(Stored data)
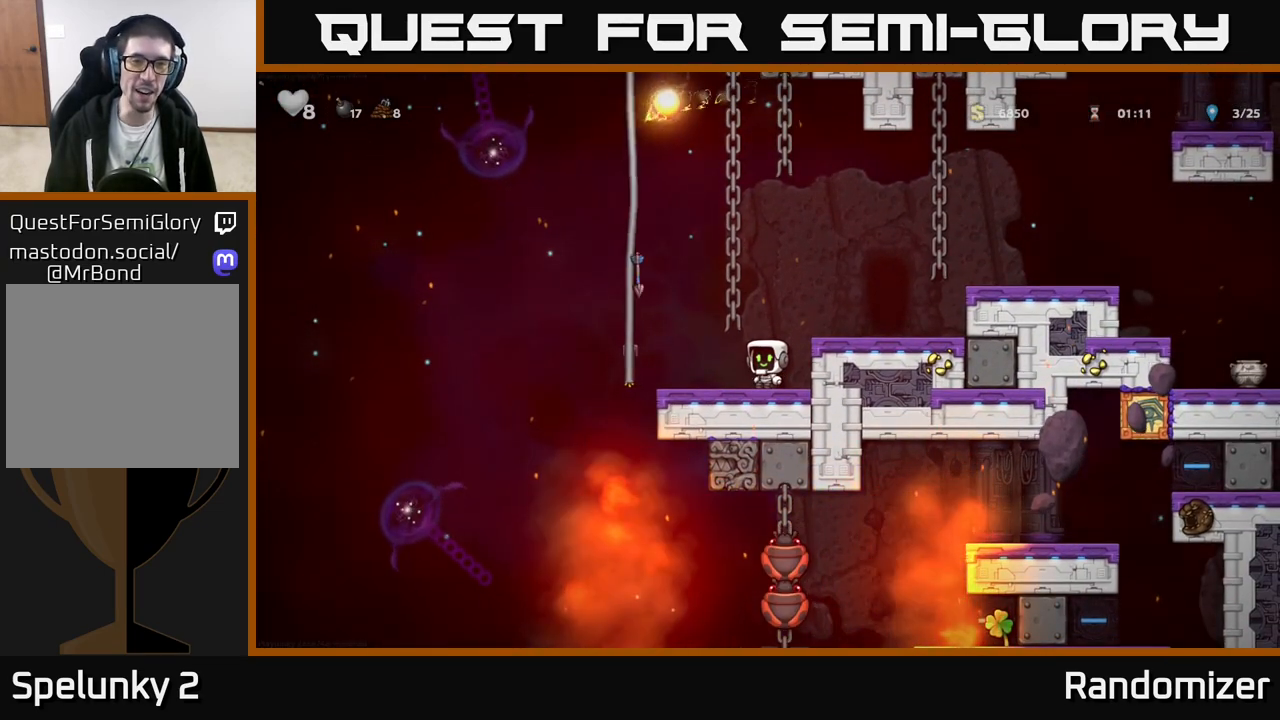
{"buttons": [], "left_stick": "right", "events": [[467, "left_stick", "right"]]}
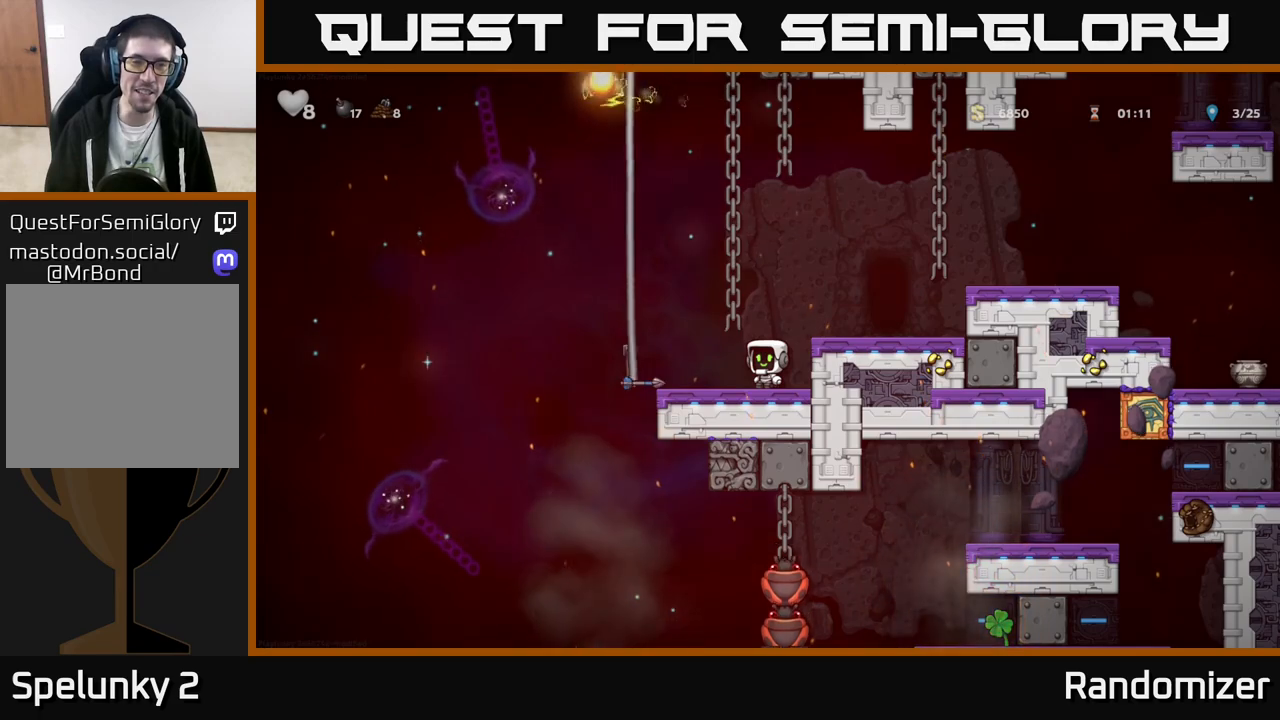
{"buttons": [], "left_stick": "left", "events": [[100, "left_stick", "center"], [233, "left_stick", "left"]]}
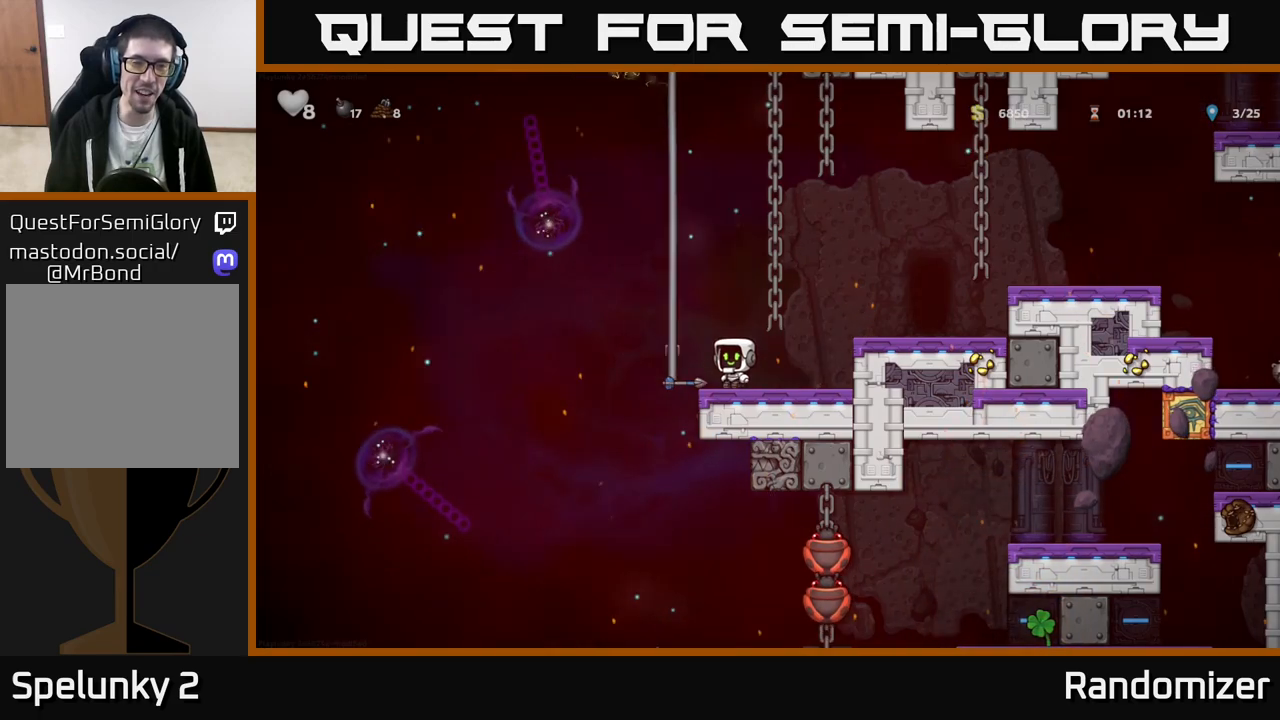
{"buttons": [], "left_stick": "right", "events": [[50, "left_stick", "down"], [117, "X", "down"], [167, "X", "up"], [267, "left_stick", "center"], [383, "left_stick", "right"]]}
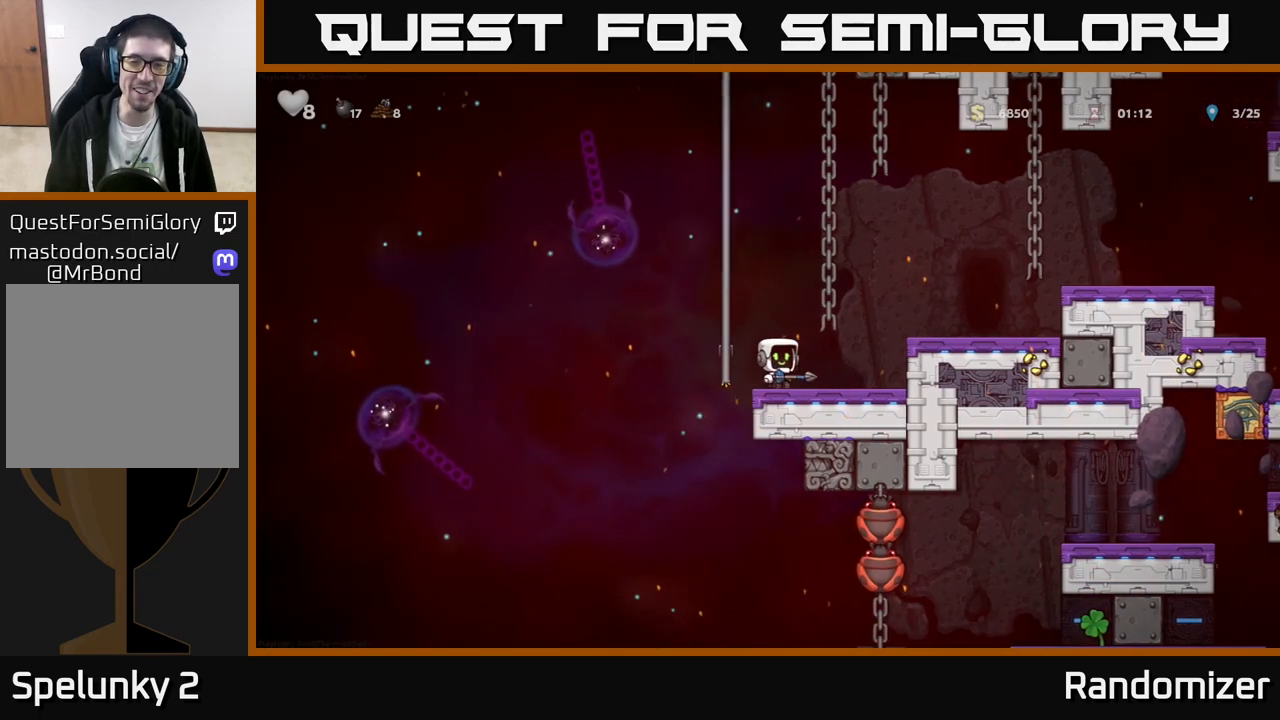
{"buttons": [], "left_stick": "up", "events": [[67, "left_stick", "center"], [117, "left_stick", "left"], [417, "left_stick", "up"]]}
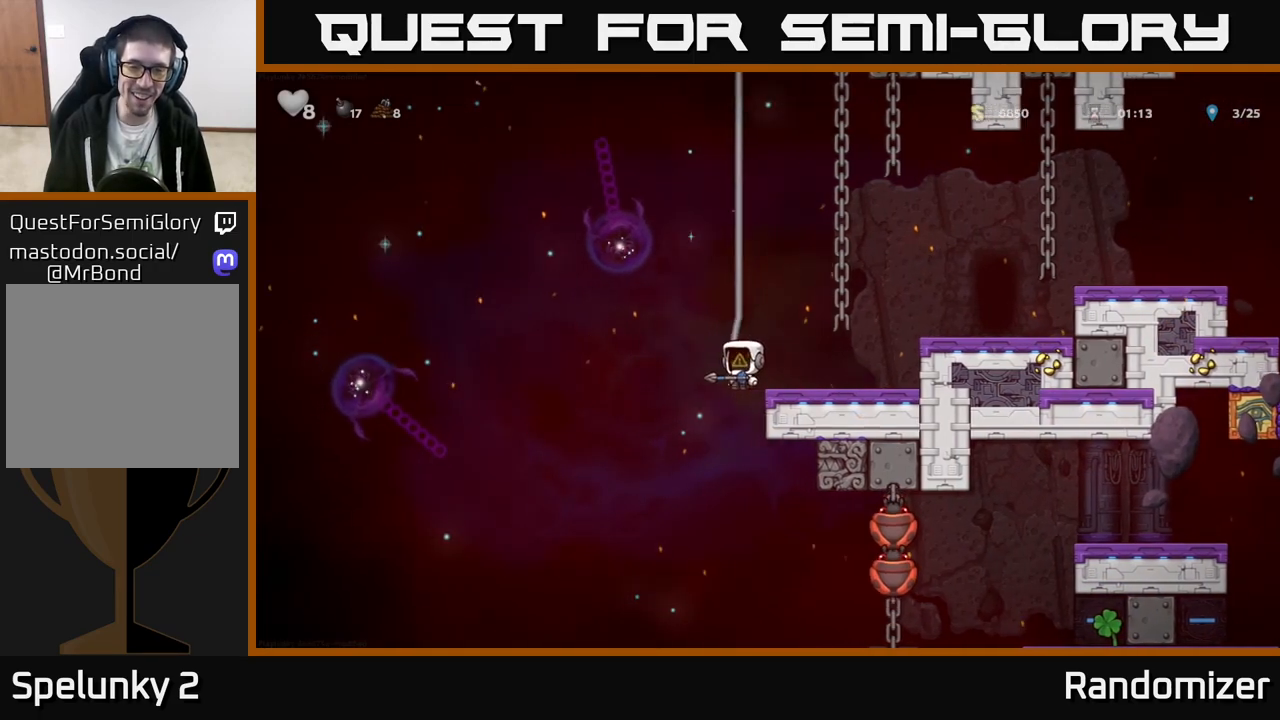
{"buttons": [], "left_stick": "up", "events": [[100, "left_stick", "down"], [250, "left_stick", "center"], [400, "left_stick", "up"]]}
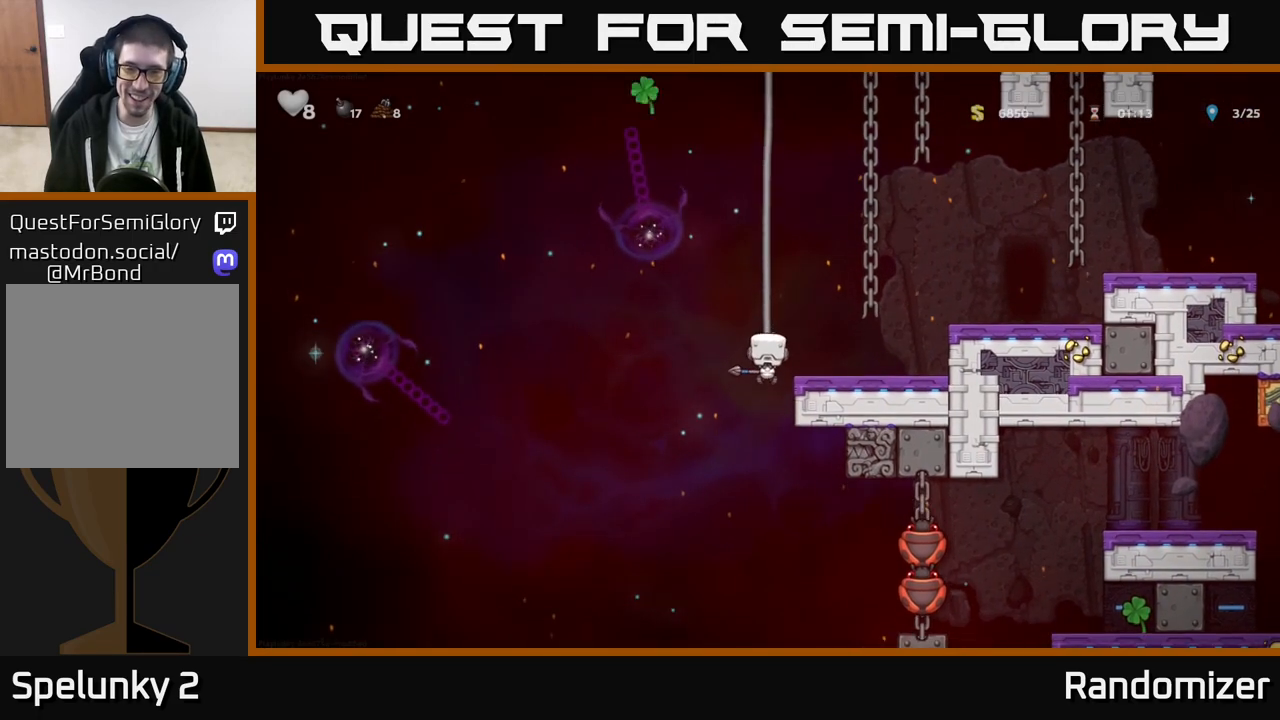
{"buttons": [], "left_stick": "right", "events": [[233, "left_stick", "right"], [267, "A", "down"], [367, "A", "up"]]}
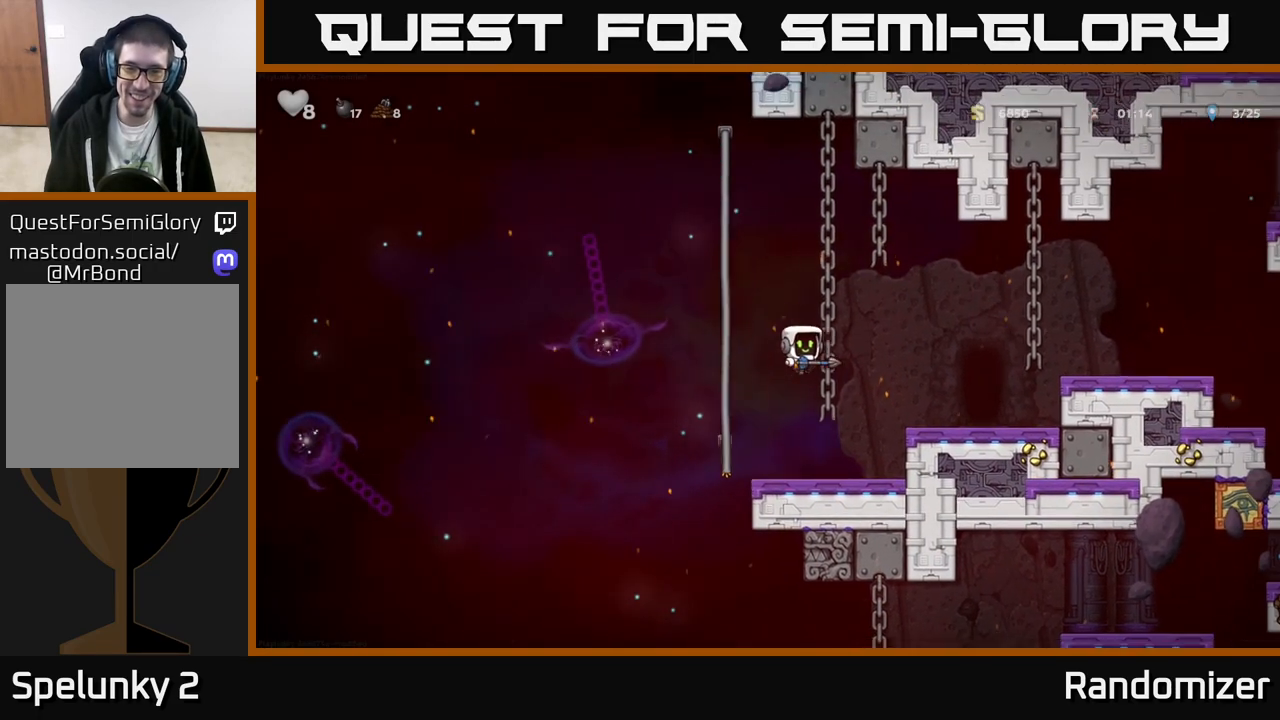
{"buttons": [], "left_stick": "center", "events": [[167, "left_stick", "center"], [267, "left_stick", "left"], [400, "left_stick", "center"]]}
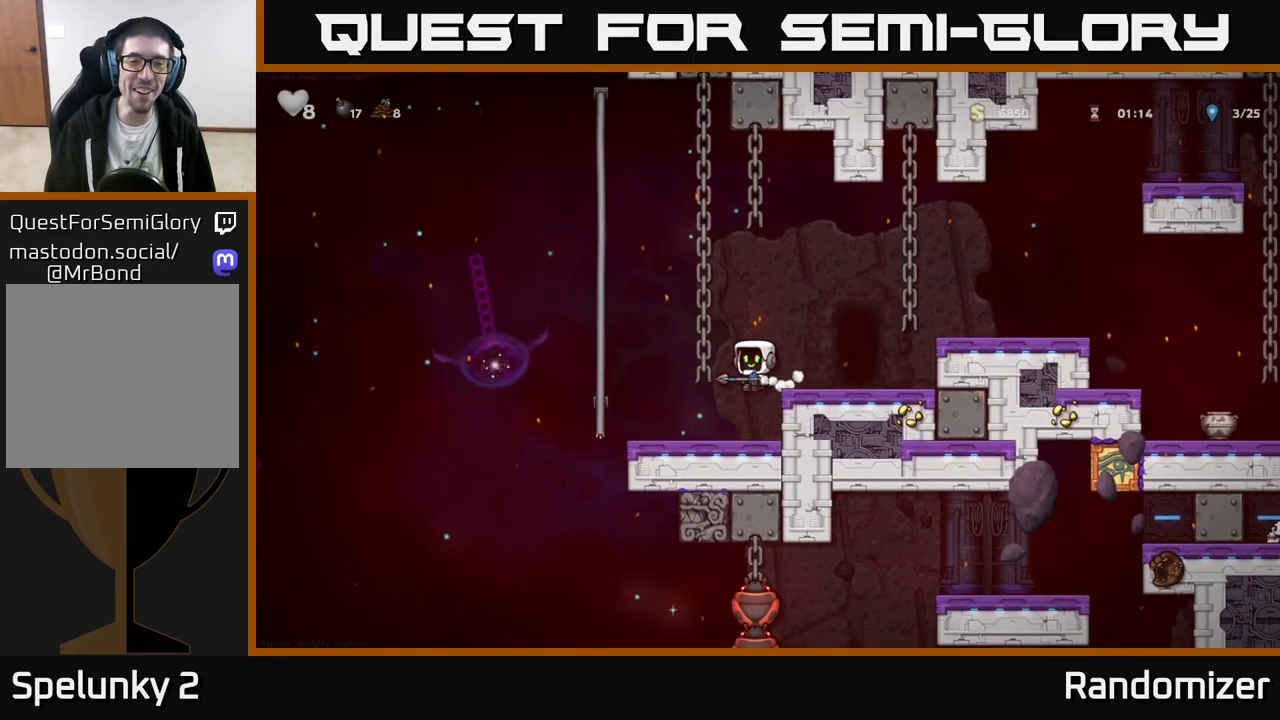
{"buttons": [], "left_stick": "center", "events": [[83, "left_stick", "left"], [217, "left_stick", "center"]]}
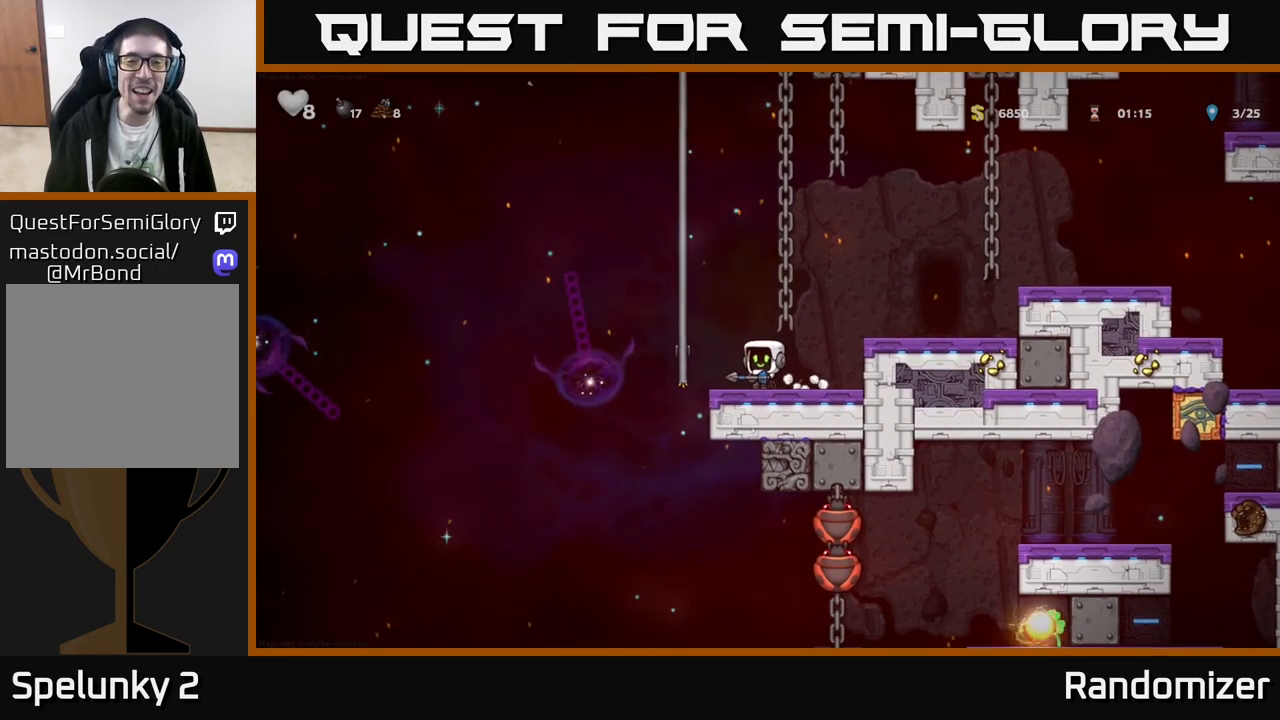
{"buttons": [], "left_stick": "left", "events": [[400, "left_stick", "left"]]}
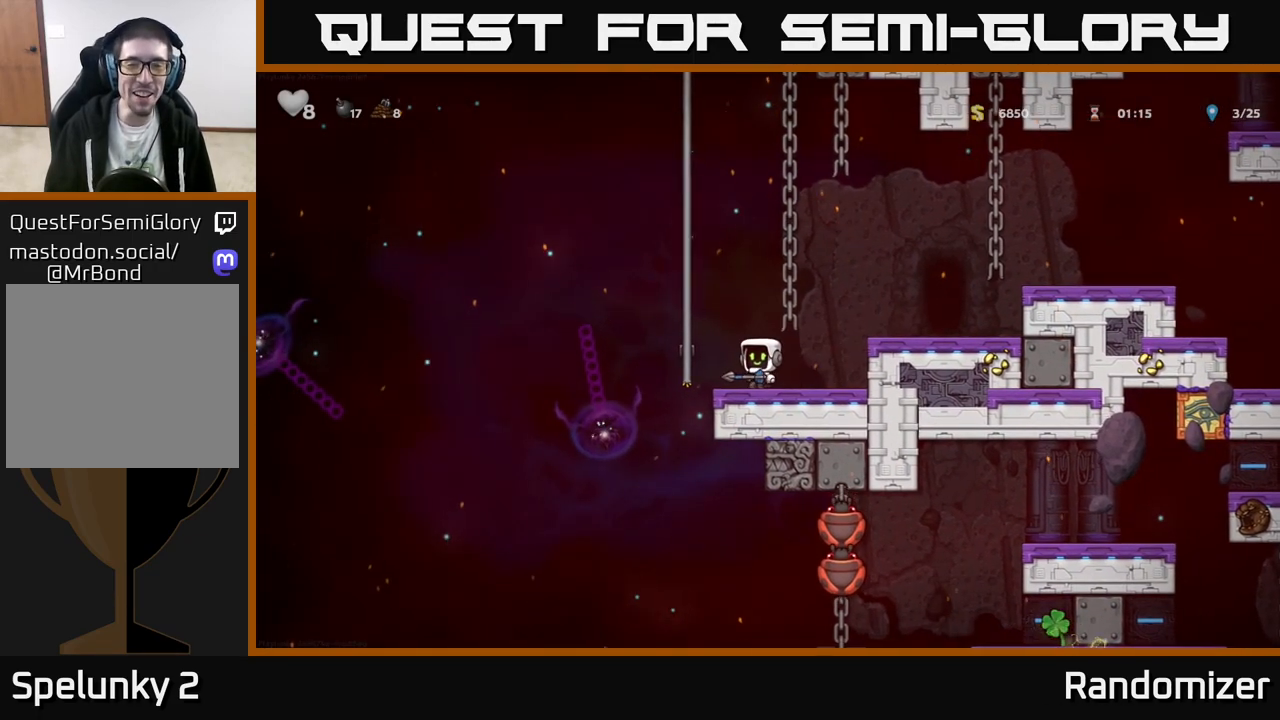
{"buttons": [], "left_stick": "center", "events": [[33, "left_stick", "center"]]}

▶ [WORK INSTRUCTIONS]
Find the word "down" in the data and show each line that holds it.

▶ [YOUR RESPONSE]
{"buttons": [], "left_stick": "right", "events": [[50, "left_stick", "down"], [117, "X", "down"], [167, "X", "up"], [267, "left_stick", "center"], [383, "left_stick", "right"]]}
{"buttons": [], "left_stick": "up", "events": [[100, "left_stick", "down"], [250, "left_stick", "center"], [400, "left_stick", "up"]]}
{"buttons": [], "left_stick": "right", "events": [[233, "left_stick", "right"], [267, "A", "down"], [367, "A", "up"]]}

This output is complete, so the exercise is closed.